🧠 Gameplay & Mechanics
- 🌪️ Control a rotating cannon at the center of the screen.
- 🟢 Colored balls travel along a fixed path toward the endpoint.
- 🎯 Shoot balls to form groups of 3+ matching colors to eliminate them.
- ⏳ Progressive difficulty: increased speed and ball variety over time.
🛠 Key Features
- 🖼️ Optimized Graphics Rendering: Direct pixel manipulation for smooth visuals in real mode.
- 💾 Efficient Memory Usage: Minimal stack/heap footprint for state management.
- 🎨 Color Matching Engine: Real‑time collision detection and match logic between fired balls and chain.

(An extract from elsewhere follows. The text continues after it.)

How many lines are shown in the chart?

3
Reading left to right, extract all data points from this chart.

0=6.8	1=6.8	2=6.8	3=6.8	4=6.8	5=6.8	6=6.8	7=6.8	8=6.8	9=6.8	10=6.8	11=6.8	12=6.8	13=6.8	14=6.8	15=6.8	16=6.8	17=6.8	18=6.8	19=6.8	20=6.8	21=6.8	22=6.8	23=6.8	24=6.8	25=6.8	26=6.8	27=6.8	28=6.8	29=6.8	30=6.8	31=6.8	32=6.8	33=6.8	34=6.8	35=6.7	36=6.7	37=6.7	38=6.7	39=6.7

- 📈 Score & High Score Tracking: File I/O to persist scores across sessions.
- ⌨️ Real‑Time Input Handling: Interrupt‑driven keyboard controls for precise aim/shoot.
- 🔥 Multiple Difficulty Levels: Gameplay speeds up and adds complexity as you progress.
💻 Tech Stack
| Technology | Purpose |
|---|---|
| x86 Assembly | Core game logic and hardware‑level control |
| Irvine32 Library | Graphics, input, and file I/O support |
| DOSBox / EMU8086 | Runtime environment for testing |
| Interrupts (INT 10h, 21h) | Screen rendering, keyboard, and file handling |
🏁 How to Run
- Ensure you have an x86‑compatible emulator (e.g., DOSBox, EMU8086, or MASM on Windows).
- Include the Irvine32 library and related
.liband.incfiles in your project directory. - Assemble, link, and run the program from your emulator/IDE.
git clone https://github.com/rauf17/Zuma-Game-Clone---x86-Assembly.git
cd Zuma-Game-Clone---x86-Assembly
; Open in your assembler/IDE (MASM/DOSBox/EMU8086), include Irvine32, build & run
🎯 Learning Outcomes
- Deep understanding of memory management, interrupt handling, and graphics programming in Assembly.
- Experience designing a complete game loop: input, rendering, state, and file persistence.
- Sharpened debugging skills for low‑level, performance‑critical code.
📦 Repository
Academic/Showcase Project — Low‑level game built for learning and performance.